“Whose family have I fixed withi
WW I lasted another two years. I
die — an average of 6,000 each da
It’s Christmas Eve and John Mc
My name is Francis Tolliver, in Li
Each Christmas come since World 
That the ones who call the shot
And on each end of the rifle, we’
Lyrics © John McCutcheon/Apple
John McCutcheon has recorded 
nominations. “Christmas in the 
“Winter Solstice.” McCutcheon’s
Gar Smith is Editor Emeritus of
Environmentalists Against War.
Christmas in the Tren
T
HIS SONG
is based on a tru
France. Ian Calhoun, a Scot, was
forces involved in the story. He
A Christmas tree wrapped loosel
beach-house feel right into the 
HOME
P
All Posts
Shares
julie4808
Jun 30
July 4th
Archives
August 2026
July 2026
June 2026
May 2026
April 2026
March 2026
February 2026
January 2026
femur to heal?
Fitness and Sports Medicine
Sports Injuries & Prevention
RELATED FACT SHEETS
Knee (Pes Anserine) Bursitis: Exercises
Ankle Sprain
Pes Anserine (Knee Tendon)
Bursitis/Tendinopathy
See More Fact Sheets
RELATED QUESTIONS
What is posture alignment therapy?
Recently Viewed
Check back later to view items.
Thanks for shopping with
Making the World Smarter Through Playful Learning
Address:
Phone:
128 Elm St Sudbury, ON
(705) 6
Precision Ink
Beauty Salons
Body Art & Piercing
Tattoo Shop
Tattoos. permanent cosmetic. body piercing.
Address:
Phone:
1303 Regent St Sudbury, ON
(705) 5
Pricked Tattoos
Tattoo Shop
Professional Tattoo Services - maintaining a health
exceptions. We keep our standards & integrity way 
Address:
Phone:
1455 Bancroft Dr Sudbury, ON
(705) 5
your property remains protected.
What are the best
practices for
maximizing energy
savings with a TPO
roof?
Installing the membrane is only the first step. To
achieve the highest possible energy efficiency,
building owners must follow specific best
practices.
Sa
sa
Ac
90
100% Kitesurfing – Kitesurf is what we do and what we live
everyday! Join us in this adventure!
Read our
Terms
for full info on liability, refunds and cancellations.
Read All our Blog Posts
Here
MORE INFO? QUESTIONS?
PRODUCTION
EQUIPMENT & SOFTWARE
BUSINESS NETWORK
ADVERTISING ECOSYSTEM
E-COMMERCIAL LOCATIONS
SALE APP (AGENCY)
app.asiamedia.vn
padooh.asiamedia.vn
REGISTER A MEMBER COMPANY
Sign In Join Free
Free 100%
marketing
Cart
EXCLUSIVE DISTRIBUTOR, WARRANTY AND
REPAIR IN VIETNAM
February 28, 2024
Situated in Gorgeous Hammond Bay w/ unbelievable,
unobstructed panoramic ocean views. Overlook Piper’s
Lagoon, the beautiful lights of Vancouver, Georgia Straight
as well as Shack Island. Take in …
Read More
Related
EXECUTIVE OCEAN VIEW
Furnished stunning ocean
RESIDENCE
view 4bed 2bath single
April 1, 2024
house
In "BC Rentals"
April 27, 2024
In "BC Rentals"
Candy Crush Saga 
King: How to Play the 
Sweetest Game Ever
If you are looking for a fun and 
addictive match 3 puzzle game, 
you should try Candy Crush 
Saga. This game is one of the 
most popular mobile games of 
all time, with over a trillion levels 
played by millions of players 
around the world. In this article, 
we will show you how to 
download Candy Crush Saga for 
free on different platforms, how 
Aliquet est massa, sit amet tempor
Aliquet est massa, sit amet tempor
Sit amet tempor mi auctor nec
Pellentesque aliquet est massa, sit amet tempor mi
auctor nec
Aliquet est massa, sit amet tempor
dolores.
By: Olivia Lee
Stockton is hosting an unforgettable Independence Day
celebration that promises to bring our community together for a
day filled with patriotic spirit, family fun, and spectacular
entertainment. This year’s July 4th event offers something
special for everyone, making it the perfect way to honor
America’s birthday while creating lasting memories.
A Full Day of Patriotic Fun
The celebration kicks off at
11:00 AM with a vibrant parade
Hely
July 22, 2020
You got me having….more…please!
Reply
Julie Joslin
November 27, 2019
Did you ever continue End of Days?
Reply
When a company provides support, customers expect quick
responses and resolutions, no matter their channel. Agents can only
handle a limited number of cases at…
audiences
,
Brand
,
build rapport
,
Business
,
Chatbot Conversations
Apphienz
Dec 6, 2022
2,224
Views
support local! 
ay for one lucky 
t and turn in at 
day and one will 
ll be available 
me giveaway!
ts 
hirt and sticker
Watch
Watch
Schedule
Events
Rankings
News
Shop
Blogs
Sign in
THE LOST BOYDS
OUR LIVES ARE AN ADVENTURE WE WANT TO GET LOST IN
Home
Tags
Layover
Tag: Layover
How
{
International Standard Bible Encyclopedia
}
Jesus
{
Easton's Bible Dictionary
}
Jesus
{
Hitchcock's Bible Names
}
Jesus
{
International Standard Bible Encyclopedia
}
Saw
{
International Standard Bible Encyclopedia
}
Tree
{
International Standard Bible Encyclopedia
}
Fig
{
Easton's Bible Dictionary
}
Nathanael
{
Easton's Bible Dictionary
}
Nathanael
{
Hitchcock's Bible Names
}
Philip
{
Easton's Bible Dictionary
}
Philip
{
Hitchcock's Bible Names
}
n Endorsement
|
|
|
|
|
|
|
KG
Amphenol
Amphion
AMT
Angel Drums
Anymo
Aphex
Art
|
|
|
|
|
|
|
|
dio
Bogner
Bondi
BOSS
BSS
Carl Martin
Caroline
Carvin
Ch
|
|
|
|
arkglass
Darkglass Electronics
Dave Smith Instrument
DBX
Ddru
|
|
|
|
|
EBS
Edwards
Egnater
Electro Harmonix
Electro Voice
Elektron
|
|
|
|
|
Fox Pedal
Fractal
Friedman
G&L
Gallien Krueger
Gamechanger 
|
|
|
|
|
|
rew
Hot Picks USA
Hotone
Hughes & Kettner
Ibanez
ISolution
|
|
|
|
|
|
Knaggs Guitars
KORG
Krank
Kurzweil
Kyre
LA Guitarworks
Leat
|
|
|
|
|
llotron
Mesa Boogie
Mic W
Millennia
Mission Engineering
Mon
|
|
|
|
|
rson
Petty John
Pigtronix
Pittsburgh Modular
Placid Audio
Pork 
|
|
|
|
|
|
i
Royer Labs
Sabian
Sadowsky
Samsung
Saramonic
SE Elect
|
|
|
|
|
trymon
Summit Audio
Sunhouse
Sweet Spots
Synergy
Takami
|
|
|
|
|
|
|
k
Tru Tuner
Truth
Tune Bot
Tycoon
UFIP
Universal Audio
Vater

• _TASK TO CARRY OUT_: Reproduce the text of every row above, line for line, with no changes.

• _ANSWER FOR THE TASK_:
“Whose family have I fixed withi
WW I lasted another two years. I
die — an average of 6,000 each da
It’s Christmas Eve and John Mc
My name is Francis Tolliver, in Li
Each Christmas come since World 
That the ones who call the shot
And on each end of the rifle, we’
Lyrics © John McCutcheon/Apple
John McCutcheon has recorded 
nominations. “Christmas in the 
“Winter Solstice.” McCutcheon’s
Gar Smith is Editor Emeritus of
Environmentalists Against War.
Christmas in the Tren
T
HIS SONG
is based on a tru
France. Ian Calhoun, a Scot, was
forces involved in the story. He
A Christmas tree wrapped loosel
beach-house feel right into the 
HOME
P
All Posts
Shares
julie4808
Jun 30
July 4th
Archives
August 2026
July 2026
June 2026
May 2026
April 2026
March 2026
February 2026
January 2026
femur to heal?
Fitness and Sports Medicine
Sports Injuries & Prevention
RELATED FACT SHEETS
Knee (Pes Anserine) Bursitis: Exercises
Ankle Sprain
Pes Anserine (Knee Tendon)
Bursitis/Tendinopathy
See More Fact Sheets
RELATED QUESTIONS
What is posture alignment therapy?
Recently Viewed
Check back later to view items.
Thanks for shopping with
Making the World Smarter Through Playful Learning
Address:
Phone:
128 Elm St Sudbury, ON
(705) 6
Precision Ink
Beauty Salons
Body Art & Piercing
Tattoo Shop
Tattoos. permanent cosmetic. body piercing.
Address:
Phone:
1303 Regent St Sudbury, ON
(705) 5
Pricked Tattoos
Tattoo Shop
Professional Tattoo Services - maintaining a health
exceptions. We keep our standards & integrity way 
Address:
Phone:
1455 Bancroft Dr Sudbury, ON
(705) 5
your property remains protected.
What are the best
practices for
maximizing energy
savings with a TPO
roof?
Installing the membrane is only the first step. To
achieve the highest possible energy efficiency,
building owners must follow specific best
practices.
Sa
sa
Ac
90
100% Kitesurfing – Kitesurf is what we do and what we live
everyday! Join us in this adventure!
Read our
Terms
for full info on liability, refunds and cancellations.
Read All our Blog Posts
Here
MORE INFO? QUESTIONS?
PRODUCTION
EQUIPMENT & SOFTWARE
BUSINESS NETWORK
ADVERTISING ECOSYSTEM
E-COMMERCIAL LOCATIONS
SALE APP (AGENCY)
app.asiamedia.vn
padooh.asiamedia.vn
REGISTER A MEMBER COMPANY
Sign In Join Free
Free 100%
marketing
Cart
EXCLUSIVE DISTRIBUTOR, WARRANTY AND
REPAIR IN VIETNAM
February 28, 2024
Situated in Gorgeous Hammond Bay w/ unbelievable,
unobstructed panoramic ocean views. Overlook Piper’s
Lagoon, the beautiful lights of Vancouver, Georgia Straight
as well as Shack Island. Take in …
Read More
Related
EXECUTIVE OCEAN VIEW
Furnished stunning ocean
RESIDENCE
view 4bed 2bath single
April 1, 2024
house
In "BC Rentals"
April 27, 2024
In "BC Rentals"
Candy Crush Saga 
King: How to Play the 
Sweetest Game Ever
If you are looking for a fun and 
addictive match 3 puzzle game, 
you should try Candy Crush 
Saga. This game is one of the 
most popular mobile games of 
all time, with over a trillion levels 
played by millions of players 
around the world. In this article, 
we will show you how to 
download Candy Crush Saga for 
free on different platforms, how 
Aliquet est massa, sit amet tempor
Aliquet est massa, sit amet tempor
Sit amet tempor mi auctor nec
Pellentesque aliquet est massa, sit amet tempor mi
auctor nec
Aliquet est massa, sit amet tempor
dolores.
By: Olivia Lee
Stockton is hosting an unforgettable Independence Day
celebration that promises to bring our community together for a
day filled with patriotic spirit, family fun, and spectacular
entertainment. This year’s July 4th event offers something
special for everyone, making it the perfect way to honor
America’s birthday while creating lasting memories.
A Full Day of Patriotic Fun
The celebration kicks off at
11:00 AM with a vibrant parade
Hely
July 22, 2020
You got me having….more…please!
Reply
Julie Joslin
November 27, 2019
Did you ever continue End of Days?
Reply
When a company provides support, customers expect quick
responses and resolutions, no matter their channel. Agents can only
handle a limited number of cases at…
audiences
,
Brand
,
build rapport
,
Business
,
Chatbot Conversations
Apphienz
Dec 6, 2022
2,224
Views
support local! 
ay for one lucky 
t and turn in at 
day and one will 
ll be available 
me giveaway!
ts 
hirt and sticker
Watch
Watch
Schedule
Events
Rankings
News
Shop
Blogs
Sign in
THE LOST BOYDS
OUR LIVES ARE AN ADVENTURE WE WANT TO GET LOST IN
Home
Tags
Layover
Tag: Layover
How
{
International Standard Bible Encyclopedia
}
Jesus
{
Easton's Bible Dictionary
}
Jesus
{
Hitchcock's Bible Names
}
Jesus
{
International Standard Bible Encyclopedia
}
Saw
{
International Standard Bible Encyclopedia
}
Tree
{
International Standard Bible Encyclopedia
}
Fig
{
Easton's Bible Dictionary
}
Nathanael
{
Easton's Bible Dictionary
}
Nathanael
{
Hitchcock's Bible Names
}
Philip
{
Easton's Bible Dictionary
}
Philip
{
Hitchcock's Bible Names
}
n Endorsement
|
|
|
|
|
|
|
KG
Amphenol
Amphion
AMT
Angel Drums
Anymo
Aphex
Art
|
|
|
|
|
|
|
|
dio
Bogner
Bondi
BOSS
BSS
Carl Martin
Caroline
Carvin
Ch
|
|
|
|
arkglass
Darkglass Electronics
Dave Smith Instrument
DBX
Ddru
|
|
|
|
|
EBS
Edwards
Egnater
Electro Harmonix
Electro Voice
Elektron
|
|
|
|
|
Fox Pedal
Fractal
Friedman
G&L
Gallien Krueger
Gamechanger 
|
|
|
|
|
|
rew
Hot Picks USA
Hotone
Hughes & Kettner
Ibanez
ISolution
|
|
|
|
|
|
Knaggs Guitars
KORG
Krank
Kurzweil
Kyre
LA Guitarworks
Leat
|
|
|
|
|
llotron
Mesa Boogie
Mic W
Millennia
Mission Engineering
Mon
|
|
|
|
|
rson
Petty John
Pigtronix
Pittsburgh Modular
Placid Audio
Pork 
|
|
|
|
|
|
i
Royer Labs
Sabian
Sadowsky
Samsung
Saramonic
SE Elect
|
|
|
|
|
trymon
Summit Audio
Sunhouse
Sweet Spots
Synergy
Takami
|
|
|
|
|
|
|
k
Tru Tuner
Truth
Tune Bot
Tycoon
UFIP
Universal Audio
Vater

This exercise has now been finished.